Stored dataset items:
☆ ☆ ☆ ☆

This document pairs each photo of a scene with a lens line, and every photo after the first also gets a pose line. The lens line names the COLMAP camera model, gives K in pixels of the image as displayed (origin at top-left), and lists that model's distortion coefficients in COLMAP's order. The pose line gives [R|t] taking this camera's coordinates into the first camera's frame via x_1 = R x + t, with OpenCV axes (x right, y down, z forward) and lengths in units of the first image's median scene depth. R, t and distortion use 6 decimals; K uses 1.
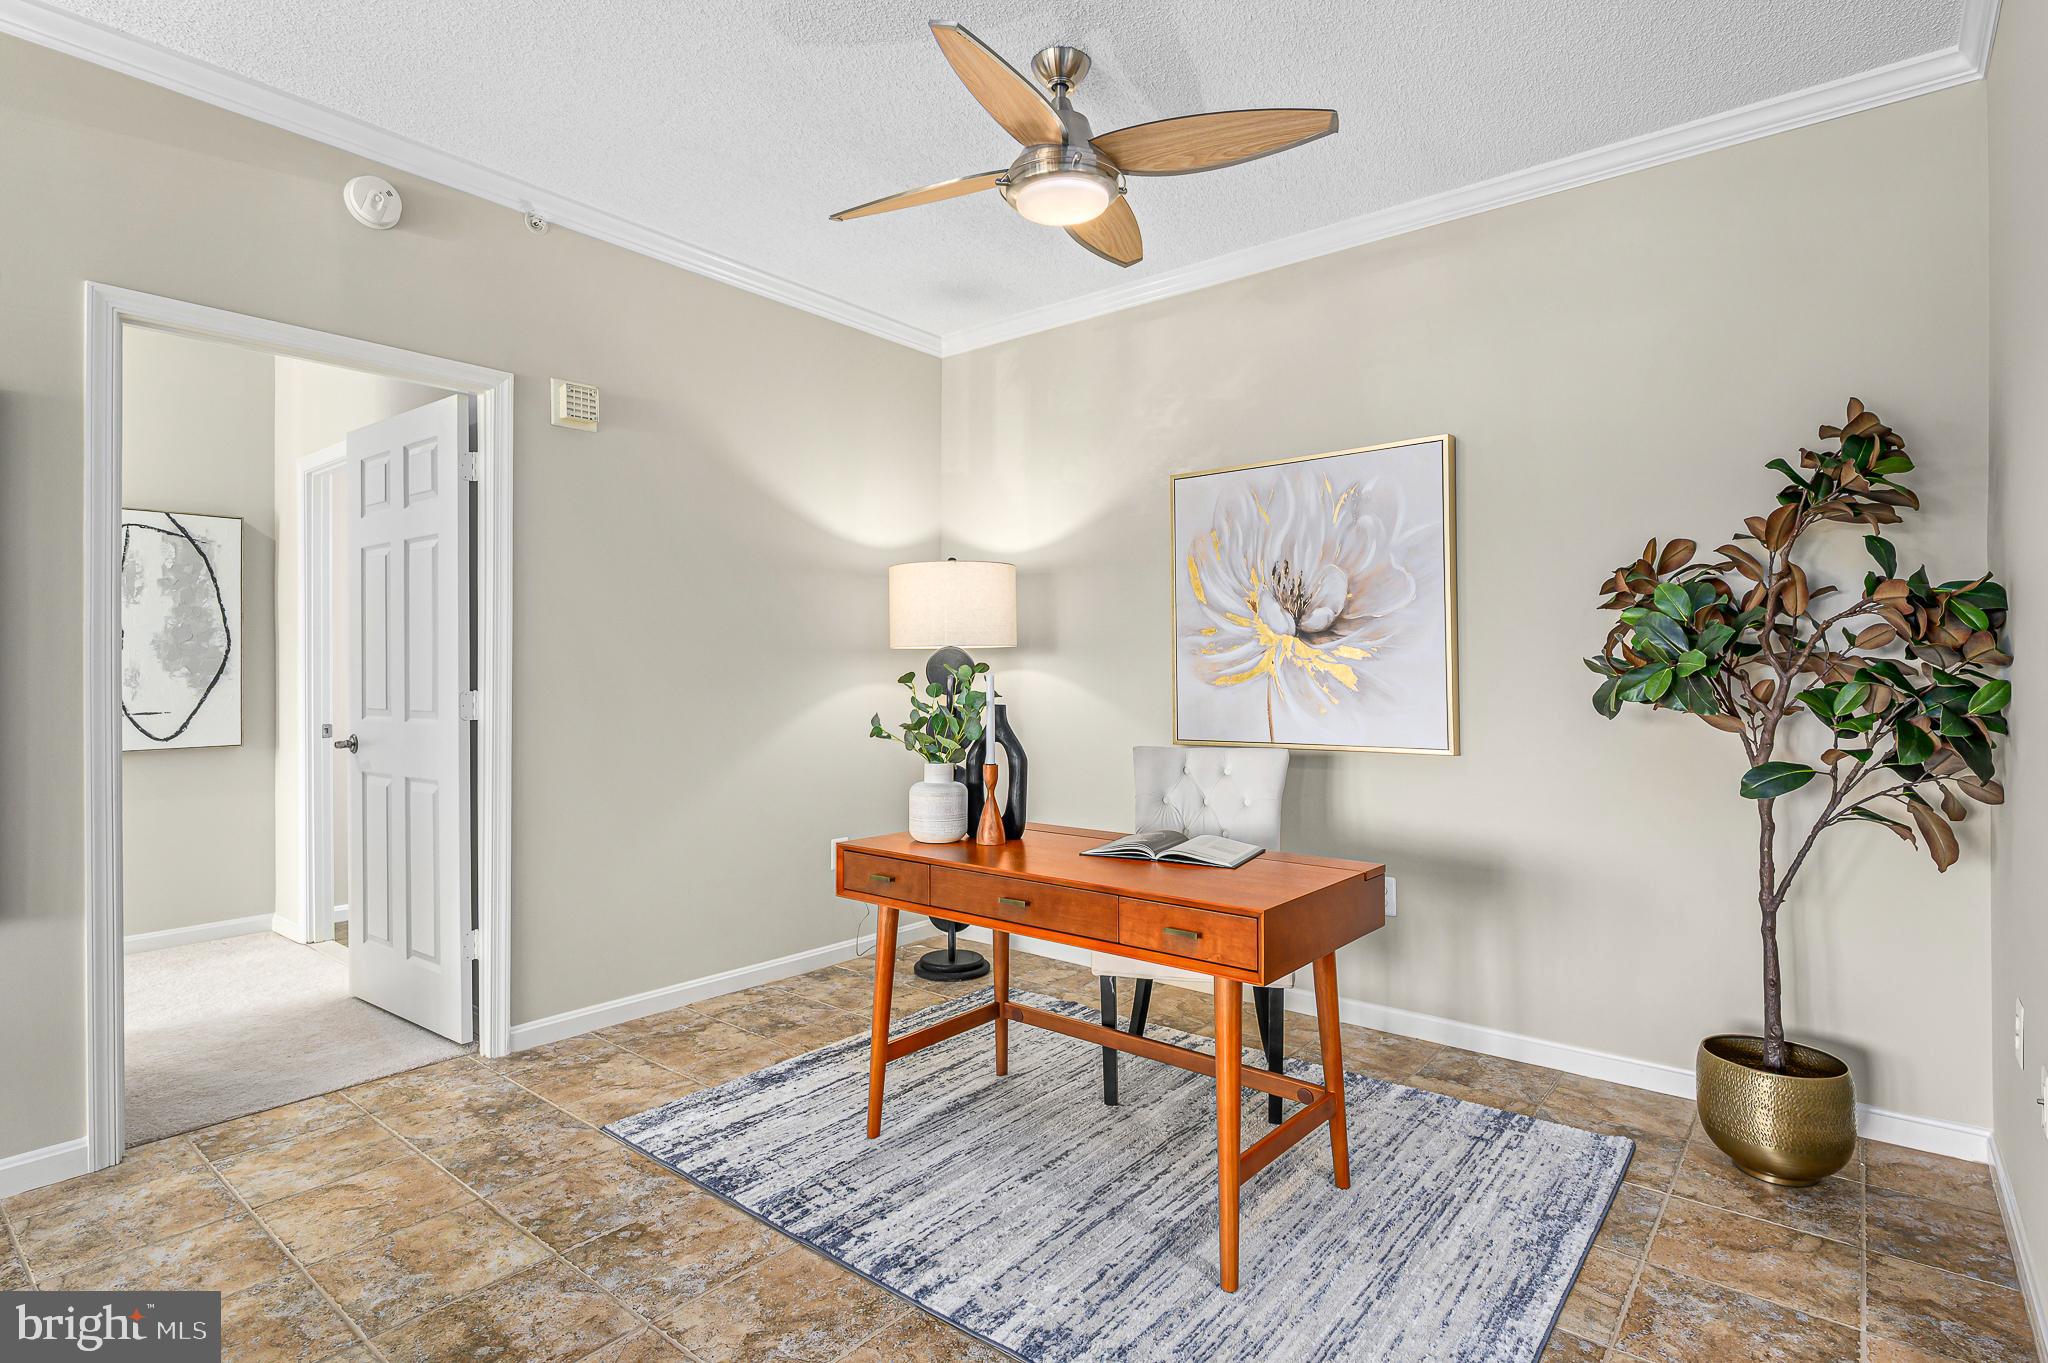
lens RADIAL K [[1017.4, 0, 1018.9], [0, 1017.4, 660.5], [0, 0, 1]] dist [0.002705, 0.000109]
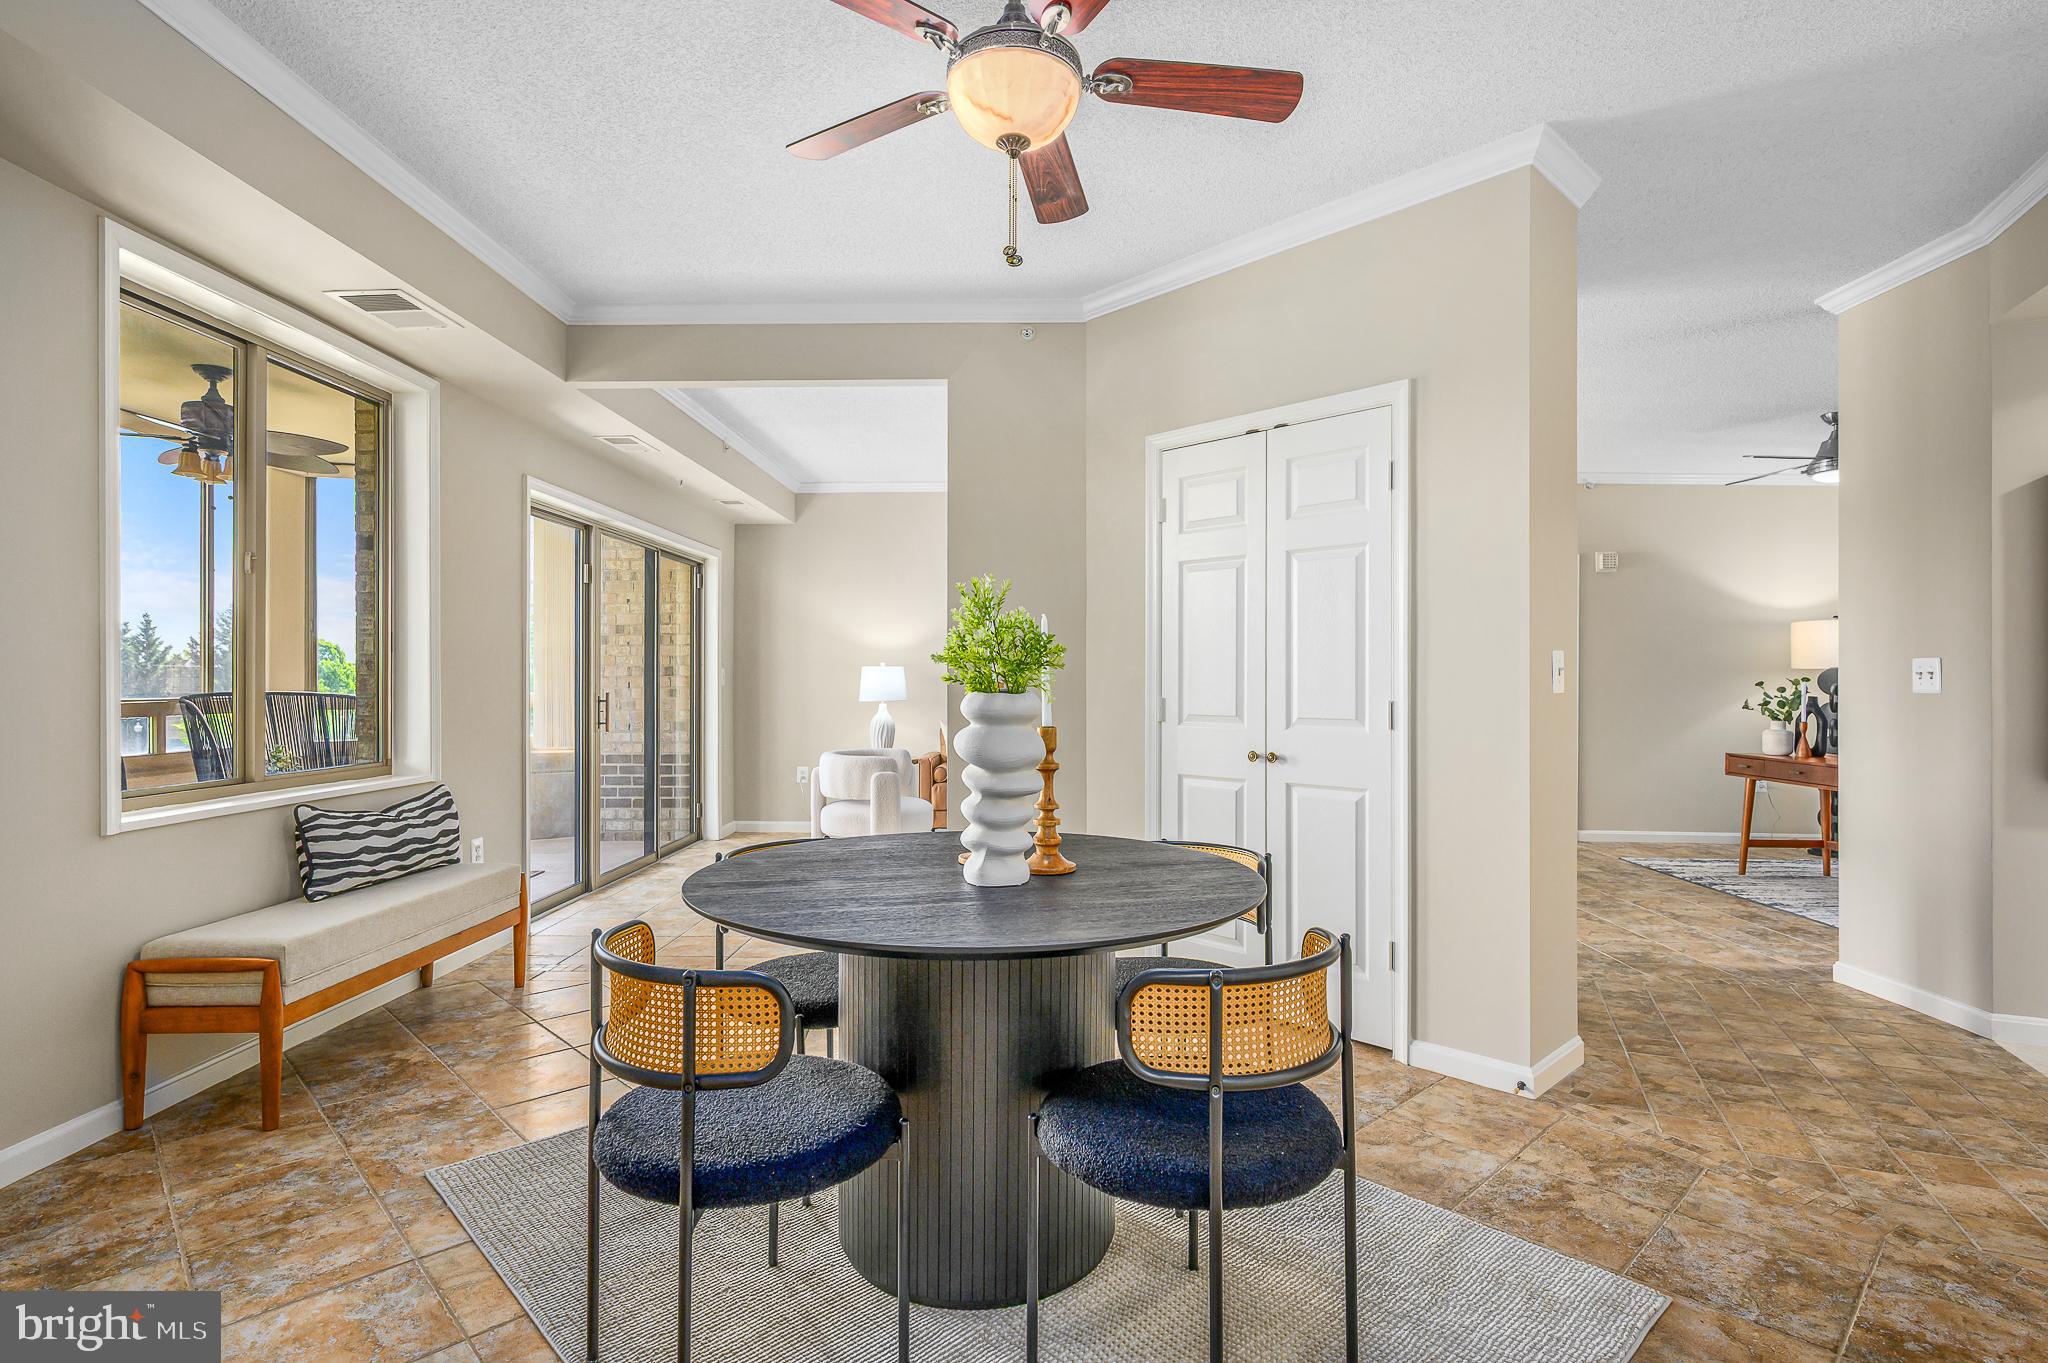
lens RADIAL K [[1062.0, 0, 1017.5], [0, 1062.0, 680.9], [0, 0, 1]] dist [0.020974, -0.000231]
pose [[0.621866, 0.006119, -0.783100, 0.745724], [0.004931, 0.999919, 0.011729, -0.026358], [0.783109, -0.011155, 0.621785, -1.836454]]
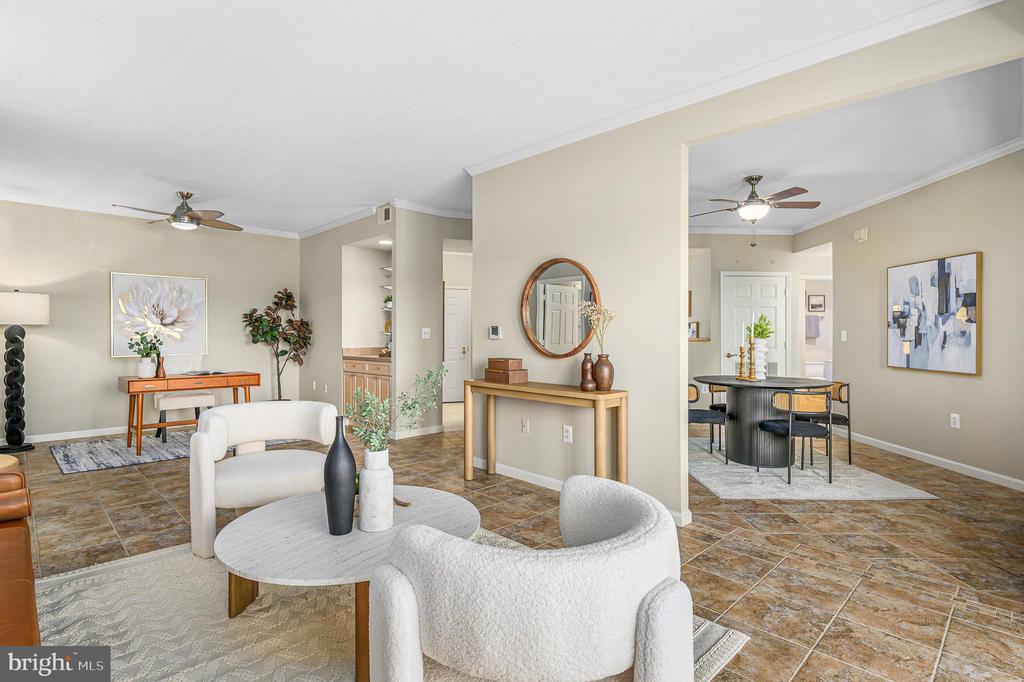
lens RADIAL K [[508.9, 0, 517.1], [0, 508.9, 334.9], [0, 0, 1]] dist [0.001219, -0.000843]
pose [[0.103568, 0.003124, 0.994617, -1.861886], [-0.013434, 0.999908, -0.001742, -0.002576], [-0.994532, -0.013181, 0.103601, -0.599972]]
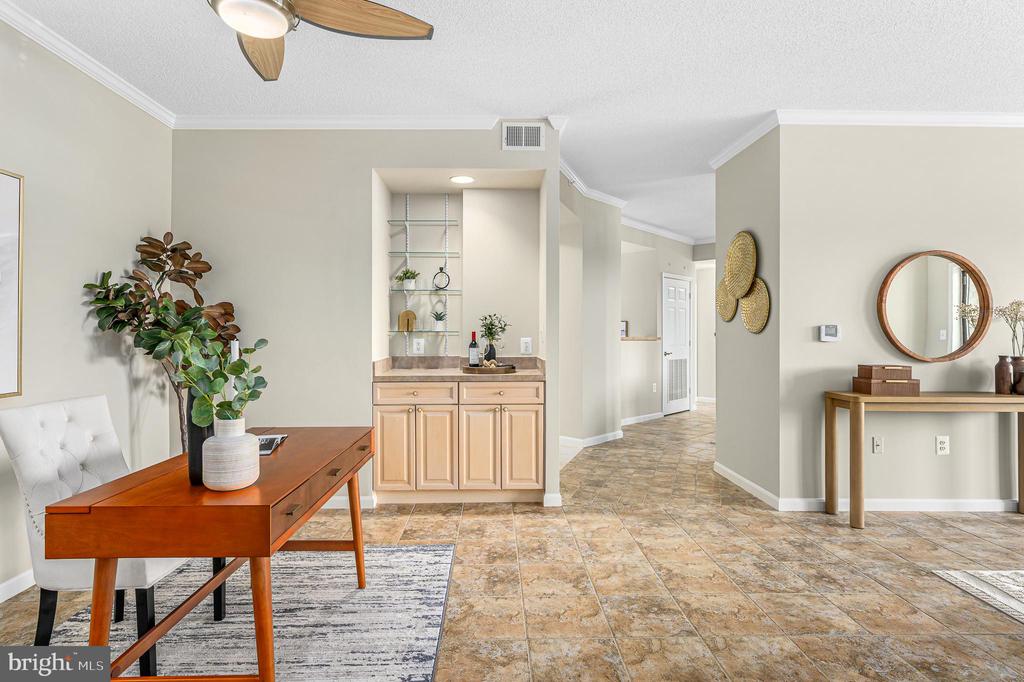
lens RADIAL K [[533.0, 0, 500.7], [0, 533.0, 334.2], [0, 0, 1]] dist [0.001140, 0.001518]
pose [[-0.640514, 0.001836, 0.767944, -0.736009], [-0.006465, 0.999949, -0.007783, 0.007112], [-0.767919, -0.009950, -0.640469, 1.156137]]
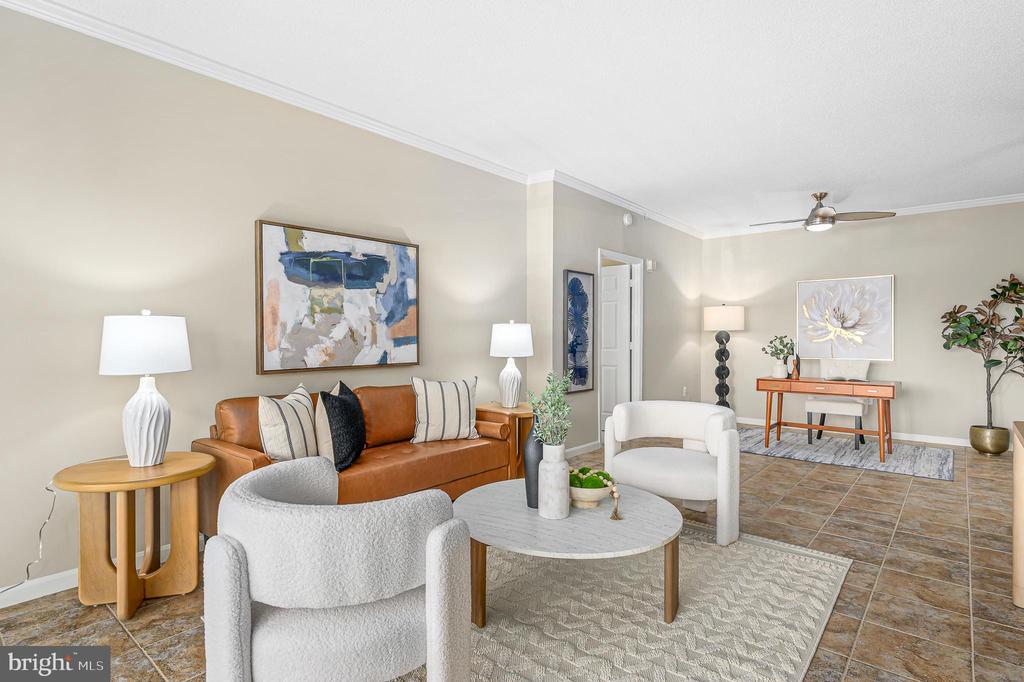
lens RADIAL K [[531.0, 0, 508.8], [0, 531.0, 340.7], [0, 0, 1]] dist [0.020974, -0.000231]
pose [[0.999847, 0.005875, -0.016483, -1.152931], [-0.005588, 0.999833, 0.017404, -0.008610], [0.016583, -0.017310, 0.999713, -1.200429]]
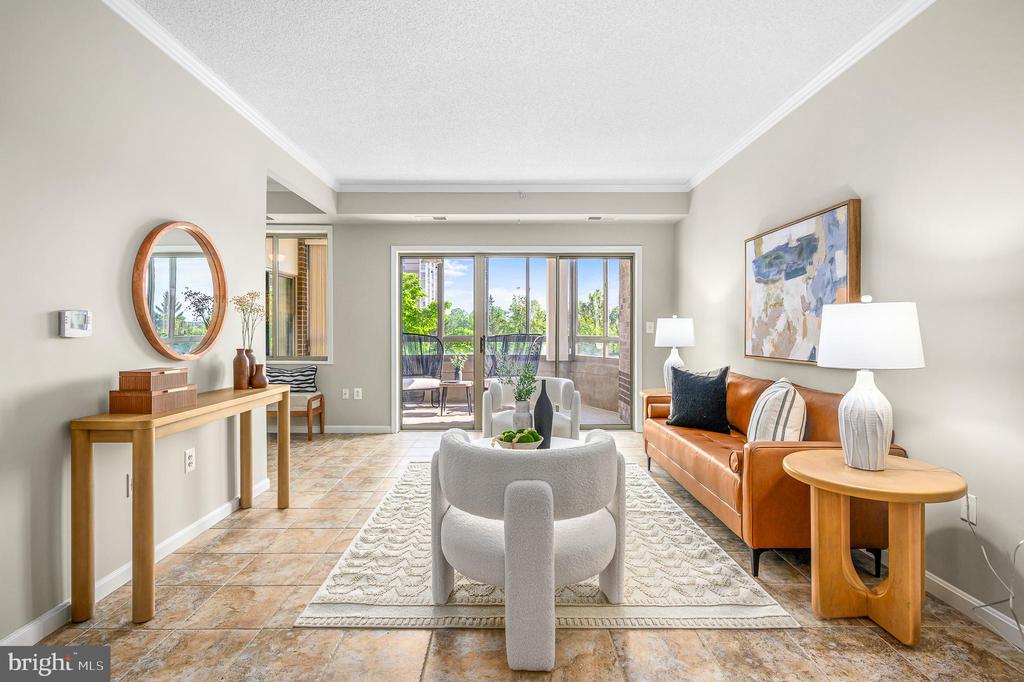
lens RADIAL K [[510.5, 0, 505.8], [0, 510.5, 329.5], [0, 0, 1]] dist [0.001252, 0.000675]
pose [[-0.776318, 0.005486, -0.630318, -0.247892], [0.008883, 0.999958, -0.002237, 0.005089], [0.630279, -0.007336, -0.776334, 0.672355]]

☆ ☆ ☆ ☆

▶ What to produce
Reproduce the data above exactly, leaving each picture out.

▶ The answer
This document pairs each photo of a scene with a lens line, and every photo after the first also gets a pose line. The lens line names the COLMAP camera model, gives K in pixels of the image as displayed (origin at top-left), and lists that model's distortion coefficients in COLMAP's order. The pose line gives [R|t] taking this camera's coordinates into the first camera's frame via x_1 = R x + t, with OpenCV axes (x right, y down, z forward) and lengths in units of the first image's median scene depth. R, t and distortion use 6 decimals; K uses 1.
lens RADIAL K [[1017.4, 0, 1018.9], [0, 1017.4, 660.5], [0, 0, 1]] dist [0.002705, 0.000109]
lens RADIAL K [[1062.0, 0, 1017.5], [0, 1062.0, 680.9], [0, 0, 1]] dist [0.020974, -0.000231]
pose [[0.621866, 0.006119, -0.783100, 0.745724], [0.004931, 0.999919, 0.011729, -0.026358], [0.783109, -0.011155, 0.621785, -1.836454]]
lens RADIAL K [[508.9, 0, 517.1], [0, 508.9, 334.9], [0, 0, 1]] dist [0.001219, -0.000843]
pose [[0.103568, 0.003124, 0.994617, -1.861886], [-0.013434, 0.999908, -0.001742, -0.002576], [-0.994532, -0.013181, 0.103601, -0.599972]]
lens RADIAL K [[533.0, 0, 500.7], [0, 533.0, 334.2], [0, 0, 1]] dist [0.001140, 0.001518]
pose [[-0.640514, 0.001836, 0.767944, -0.736009], [-0.006465, 0.999949, -0.007783, 0.007112], [-0.767919, -0.009950, -0.640469, 1.156137]]
lens RADIAL K [[531.0, 0, 508.8], [0, 531.0, 340.7], [0, 0, 1]] dist [0.020974, -0.000231]
pose [[0.999847, 0.005875, -0.016483, -1.152931], [-0.005588, 0.999833, 0.017404, -0.008610], [0.016583, -0.017310, 0.999713, -1.200429]]
lens RADIAL K [[510.5, 0, 505.8], [0, 510.5, 329.5], [0, 0, 1]] dist [0.001252, 0.000675]
pose [[-0.776318, 0.005486, -0.630318, -0.247892], [0.008883, 0.999958, -0.002237, 0.005089], [0.630279, -0.007336, -0.776334, 0.672355]]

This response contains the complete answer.